━━━ Materials provided

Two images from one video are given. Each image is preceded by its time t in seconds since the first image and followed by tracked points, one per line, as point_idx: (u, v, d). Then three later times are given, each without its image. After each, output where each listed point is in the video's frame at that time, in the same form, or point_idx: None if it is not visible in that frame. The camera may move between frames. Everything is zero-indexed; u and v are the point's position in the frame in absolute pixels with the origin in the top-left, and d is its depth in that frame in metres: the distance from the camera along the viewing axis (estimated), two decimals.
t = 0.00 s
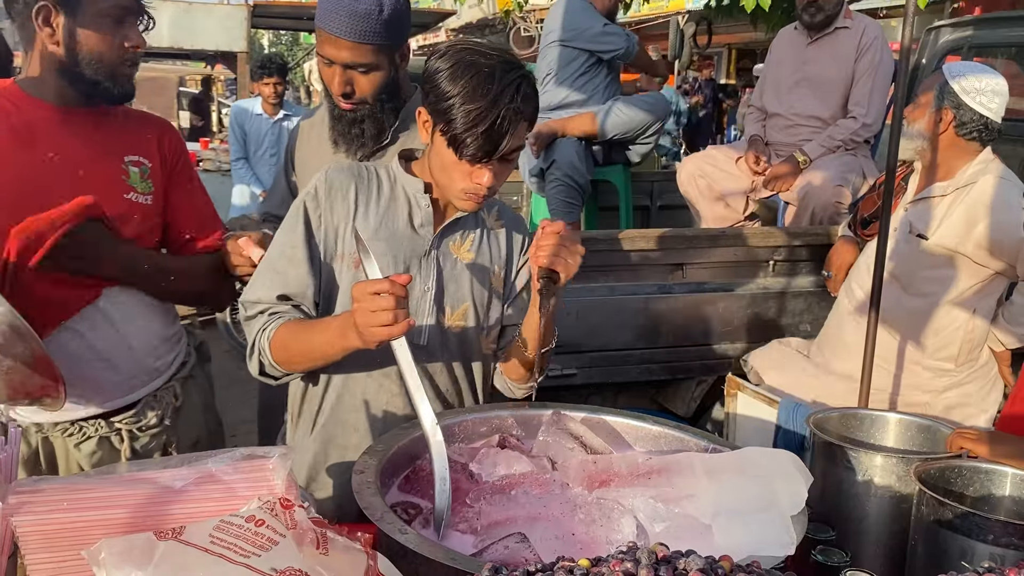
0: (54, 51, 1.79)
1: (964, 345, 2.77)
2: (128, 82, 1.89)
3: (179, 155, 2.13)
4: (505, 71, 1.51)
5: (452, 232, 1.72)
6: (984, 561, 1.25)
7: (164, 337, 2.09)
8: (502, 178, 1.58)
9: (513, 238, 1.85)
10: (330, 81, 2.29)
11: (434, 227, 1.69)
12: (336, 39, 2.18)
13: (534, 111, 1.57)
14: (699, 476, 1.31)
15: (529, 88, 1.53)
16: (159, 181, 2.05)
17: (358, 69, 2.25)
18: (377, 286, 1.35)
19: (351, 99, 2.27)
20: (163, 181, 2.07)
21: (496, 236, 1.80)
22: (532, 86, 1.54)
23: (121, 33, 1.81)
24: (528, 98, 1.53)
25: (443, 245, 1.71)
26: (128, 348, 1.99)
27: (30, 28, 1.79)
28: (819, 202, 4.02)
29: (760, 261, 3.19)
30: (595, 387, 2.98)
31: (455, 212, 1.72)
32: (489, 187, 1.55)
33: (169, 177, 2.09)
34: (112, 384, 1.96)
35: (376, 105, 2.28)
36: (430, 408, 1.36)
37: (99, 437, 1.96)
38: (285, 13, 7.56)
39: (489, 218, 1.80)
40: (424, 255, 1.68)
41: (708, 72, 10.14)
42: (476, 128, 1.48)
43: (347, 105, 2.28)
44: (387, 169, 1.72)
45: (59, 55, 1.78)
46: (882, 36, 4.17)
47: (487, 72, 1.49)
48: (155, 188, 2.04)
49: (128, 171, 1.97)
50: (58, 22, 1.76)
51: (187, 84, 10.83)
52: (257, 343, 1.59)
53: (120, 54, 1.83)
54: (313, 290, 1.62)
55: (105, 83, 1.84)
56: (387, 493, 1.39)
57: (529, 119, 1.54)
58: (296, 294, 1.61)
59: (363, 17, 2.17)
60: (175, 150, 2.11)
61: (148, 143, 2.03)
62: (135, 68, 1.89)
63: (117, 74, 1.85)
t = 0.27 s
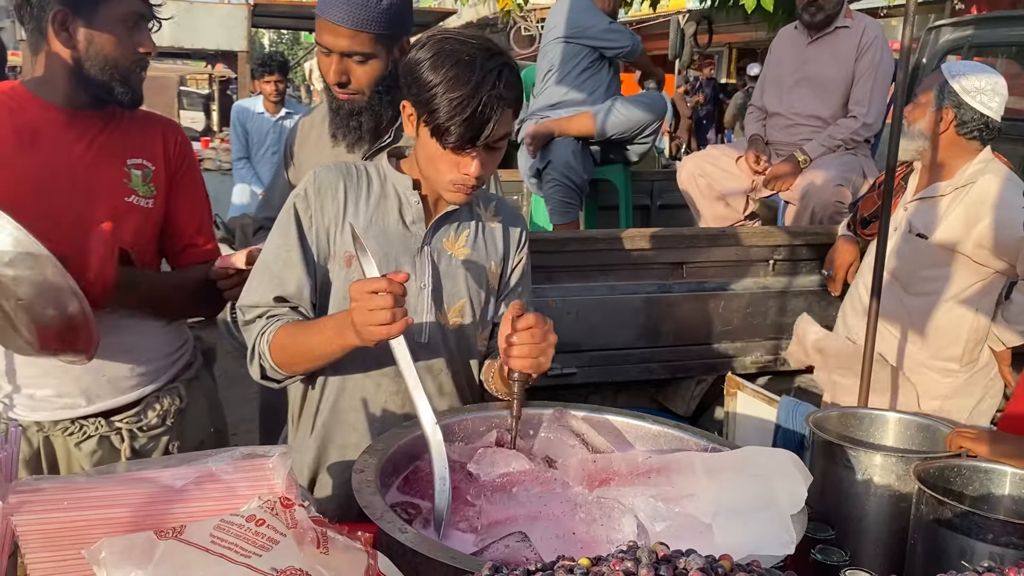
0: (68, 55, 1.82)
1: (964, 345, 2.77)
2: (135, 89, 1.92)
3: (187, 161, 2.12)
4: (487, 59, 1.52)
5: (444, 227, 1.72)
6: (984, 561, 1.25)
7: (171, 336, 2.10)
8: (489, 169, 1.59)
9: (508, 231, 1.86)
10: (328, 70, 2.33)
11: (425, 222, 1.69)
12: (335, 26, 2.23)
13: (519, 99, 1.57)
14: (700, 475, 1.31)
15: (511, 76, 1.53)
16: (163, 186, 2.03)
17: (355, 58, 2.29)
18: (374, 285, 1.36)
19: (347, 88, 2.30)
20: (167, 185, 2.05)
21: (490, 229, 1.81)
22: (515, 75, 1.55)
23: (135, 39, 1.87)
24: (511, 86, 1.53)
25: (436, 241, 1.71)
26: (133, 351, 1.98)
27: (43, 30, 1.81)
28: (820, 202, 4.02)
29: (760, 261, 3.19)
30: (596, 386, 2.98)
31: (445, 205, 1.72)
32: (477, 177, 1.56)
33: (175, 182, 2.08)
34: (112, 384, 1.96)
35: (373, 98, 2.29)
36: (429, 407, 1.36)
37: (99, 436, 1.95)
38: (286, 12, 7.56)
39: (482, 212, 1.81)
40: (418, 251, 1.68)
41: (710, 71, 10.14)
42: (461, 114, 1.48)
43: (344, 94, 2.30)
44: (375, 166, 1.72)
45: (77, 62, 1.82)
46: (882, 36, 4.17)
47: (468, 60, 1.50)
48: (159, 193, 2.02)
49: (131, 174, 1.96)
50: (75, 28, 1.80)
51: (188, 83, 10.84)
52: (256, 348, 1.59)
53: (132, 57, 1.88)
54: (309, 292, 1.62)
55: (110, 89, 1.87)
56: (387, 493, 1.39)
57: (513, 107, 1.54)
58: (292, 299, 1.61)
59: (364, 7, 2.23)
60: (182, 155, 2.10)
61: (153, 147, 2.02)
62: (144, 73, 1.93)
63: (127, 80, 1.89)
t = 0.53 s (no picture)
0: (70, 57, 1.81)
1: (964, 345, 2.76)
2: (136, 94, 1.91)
3: (192, 161, 2.10)
4: (453, 52, 1.52)
5: (434, 221, 1.71)
6: (983, 561, 1.25)
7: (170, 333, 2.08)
8: (467, 162, 1.59)
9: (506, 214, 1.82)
10: (326, 65, 2.32)
11: (413, 218, 1.69)
12: (333, 19, 2.23)
13: (490, 90, 1.56)
14: (699, 475, 1.31)
15: (477, 67, 1.53)
16: (161, 189, 2.02)
17: (352, 51, 2.27)
18: (365, 289, 1.35)
19: (345, 83, 2.29)
20: (167, 189, 2.04)
21: (485, 216, 1.78)
22: (482, 66, 1.55)
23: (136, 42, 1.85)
24: (478, 78, 1.52)
25: (426, 236, 1.70)
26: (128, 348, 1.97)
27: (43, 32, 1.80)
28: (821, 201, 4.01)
29: (759, 260, 3.19)
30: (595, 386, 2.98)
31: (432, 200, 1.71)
32: (452, 172, 1.56)
33: (178, 184, 2.07)
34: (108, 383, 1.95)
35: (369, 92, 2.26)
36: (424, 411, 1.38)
37: (90, 433, 1.96)
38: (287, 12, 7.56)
39: (476, 200, 1.79)
40: (409, 248, 1.68)
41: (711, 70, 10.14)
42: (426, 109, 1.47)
43: (340, 89, 2.28)
44: (361, 167, 1.73)
45: (80, 68, 1.82)
46: (883, 36, 4.16)
47: (433, 55, 1.50)
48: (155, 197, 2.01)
49: (127, 178, 1.96)
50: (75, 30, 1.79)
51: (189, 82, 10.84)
52: (257, 359, 1.59)
53: (134, 62, 1.86)
54: (303, 299, 1.62)
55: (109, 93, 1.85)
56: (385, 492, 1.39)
57: (483, 99, 1.54)
58: (288, 307, 1.61)
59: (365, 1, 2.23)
60: (187, 158, 2.09)
61: (155, 149, 2.01)
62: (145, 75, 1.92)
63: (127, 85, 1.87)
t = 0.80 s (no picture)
0: (52, 63, 1.78)
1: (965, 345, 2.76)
2: (126, 98, 1.90)
3: (191, 160, 2.07)
4: (406, 39, 1.51)
5: (425, 219, 1.70)
6: (985, 562, 1.24)
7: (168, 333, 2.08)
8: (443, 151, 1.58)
9: (501, 204, 1.80)
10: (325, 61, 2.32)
11: (401, 217, 1.68)
12: (329, 15, 2.24)
13: (451, 75, 1.56)
14: (700, 476, 1.31)
15: (434, 53, 1.53)
16: (156, 191, 1.99)
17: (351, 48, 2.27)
18: (374, 294, 1.35)
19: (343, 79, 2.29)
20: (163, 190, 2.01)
21: (480, 208, 1.76)
22: (439, 51, 1.54)
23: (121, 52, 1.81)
24: (436, 63, 1.52)
25: (417, 233, 1.69)
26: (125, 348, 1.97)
27: (26, 36, 1.78)
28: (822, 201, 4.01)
29: (760, 261, 3.19)
30: (596, 386, 2.98)
31: (417, 196, 1.70)
32: (427, 163, 1.55)
33: (174, 185, 2.04)
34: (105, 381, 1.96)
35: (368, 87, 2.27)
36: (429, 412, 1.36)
37: (80, 433, 1.98)
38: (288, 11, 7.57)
39: (469, 191, 1.77)
40: (398, 249, 1.67)
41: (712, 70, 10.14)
42: (386, 100, 1.47)
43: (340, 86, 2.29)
44: (348, 170, 1.73)
45: (67, 74, 1.79)
46: (884, 35, 4.15)
47: (385, 47, 1.50)
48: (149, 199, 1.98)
49: (119, 180, 1.93)
50: (54, 34, 1.74)
51: (191, 82, 10.86)
52: (264, 369, 1.60)
53: (116, 71, 1.81)
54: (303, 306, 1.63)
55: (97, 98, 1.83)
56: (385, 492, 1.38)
57: (442, 84, 1.53)
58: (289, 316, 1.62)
59: None
60: (184, 158, 2.05)
61: (150, 150, 1.99)
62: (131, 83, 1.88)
63: (116, 90, 1.85)
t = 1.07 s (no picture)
0: (37, 65, 1.79)
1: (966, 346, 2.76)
2: (113, 99, 1.91)
3: (186, 156, 2.07)
4: (399, 39, 1.50)
5: (427, 212, 1.70)
6: (989, 563, 1.24)
7: (168, 333, 2.09)
8: (442, 147, 1.57)
9: (499, 184, 1.80)
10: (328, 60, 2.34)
11: (403, 214, 1.68)
12: (334, 11, 2.23)
13: (446, 69, 1.54)
14: (703, 476, 1.30)
15: (427, 49, 1.51)
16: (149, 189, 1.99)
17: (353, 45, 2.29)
18: (392, 302, 1.36)
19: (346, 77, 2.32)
20: (156, 187, 2.02)
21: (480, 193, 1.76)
22: (431, 46, 1.53)
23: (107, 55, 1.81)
24: (428, 58, 1.51)
25: (421, 226, 1.69)
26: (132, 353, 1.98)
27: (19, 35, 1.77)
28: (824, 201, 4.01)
29: (762, 261, 3.19)
30: (597, 386, 2.98)
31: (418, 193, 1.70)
32: (428, 162, 1.55)
33: (167, 183, 2.05)
34: (107, 381, 1.96)
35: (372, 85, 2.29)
36: (437, 412, 1.39)
37: (80, 433, 1.97)
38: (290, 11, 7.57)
39: (466, 179, 1.78)
40: (404, 245, 1.67)
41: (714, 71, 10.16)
42: (384, 103, 1.45)
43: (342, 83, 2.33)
44: (345, 171, 1.73)
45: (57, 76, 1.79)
46: (887, 36, 4.15)
47: (379, 48, 1.49)
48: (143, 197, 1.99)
49: (112, 178, 1.94)
50: (40, 36, 1.75)
51: (192, 81, 10.87)
52: (281, 375, 1.60)
53: (103, 75, 1.82)
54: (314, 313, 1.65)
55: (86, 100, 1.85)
56: (389, 491, 1.38)
57: (438, 79, 1.52)
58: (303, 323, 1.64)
59: None
60: (179, 155, 2.06)
61: (142, 147, 1.98)
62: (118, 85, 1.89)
63: (102, 93, 1.87)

━━━━━━

#### Exercise objective:
In the listing above, find the line containing "63: (127, 85, 1.87)" and the line containing "27: (19, 35, 1.77)", then retype both and every line between them exactly, with nothing else.

#### Response:
63: (127, 85, 1.87)
t = 0.80 s (no picture)
0: (52, 63, 1.78)
1: (965, 345, 2.76)
2: (126, 98, 1.90)
3: (191, 160, 2.07)
4: (406, 39, 1.51)
5: (425, 219, 1.70)
6: (985, 562, 1.24)
7: (168, 333, 2.08)
8: (443, 151, 1.58)
9: (501, 204, 1.80)
10: (325, 61, 2.32)
11: (401, 217, 1.68)
12: (329, 15, 2.24)
13: (451, 75, 1.56)
14: (700, 476, 1.31)
15: (434, 53, 1.53)
16: (156, 191, 1.99)
17: (351, 48, 2.27)
18: (374, 294, 1.35)
19: (343, 79, 2.29)
20: (163, 190, 2.01)
21: (480, 208, 1.76)
22: (439, 51, 1.54)
23: (121, 52, 1.81)
24: (436, 63, 1.52)
25: (417, 233, 1.69)
26: (125, 348, 1.97)
27: (26, 36, 1.78)
28: (822, 201, 4.01)
29: (760, 261, 3.19)
30: (596, 386, 2.98)
31: (417, 196, 1.70)
32: (427, 163, 1.55)
33: (174, 185, 2.04)
34: (105, 381, 1.96)
35: (368, 87, 2.27)
36: (429, 412, 1.36)
37: (80, 433, 1.98)
38: (288, 11, 7.57)
39: (469, 191, 1.77)
40: (398, 249, 1.67)
41: (712, 70, 10.14)
42: (386, 100, 1.47)
43: (340, 86, 2.29)
44: (348, 170, 1.73)
45: (67, 74, 1.79)
46: (884, 35, 4.15)
47: (385, 47, 1.50)
48: (149, 199, 1.98)
49: (119, 180, 1.93)
50: (54, 34, 1.74)
51: (191, 82, 10.86)
52: (264, 369, 1.60)
53: (116, 71, 1.81)
54: (303, 306, 1.63)
55: (97, 98, 1.83)
56: (385, 492, 1.38)
57: (442, 84, 1.53)
58: (289, 316, 1.62)
59: None
60: (184, 158, 2.05)
61: (150, 150, 1.99)
62: (131, 83, 1.88)
63: (116, 90, 1.85)
t = 1.07 s (no picture)
0: (37, 65, 1.79)
1: (966, 346, 2.76)
2: (113, 99, 1.91)
3: (186, 156, 2.07)
4: (399, 39, 1.50)
5: (427, 212, 1.70)
6: (989, 563, 1.24)
7: (168, 333, 2.09)
8: (442, 147, 1.57)
9: (499, 184, 1.80)
10: (328, 60, 2.34)
11: (403, 214, 1.68)
12: (334, 11, 2.23)
13: (446, 69, 1.54)
14: (703, 476, 1.30)
15: (427, 49, 1.51)
16: (149, 189, 1.99)
17: (353, 45, 2.29)
18: (392, 302, 1.36)
19: (346, 77, 2.32)
20: (156, 187, 2.02)
21: (480, 193, 1.76)
22: (431, 46, 1.53)
23: (107, 55, 1.81)
24: (428, 58, 1.51)
25: (421, 226, 1.69)
26: (132, 353, 1.98)
27: (19, 35, 1.77)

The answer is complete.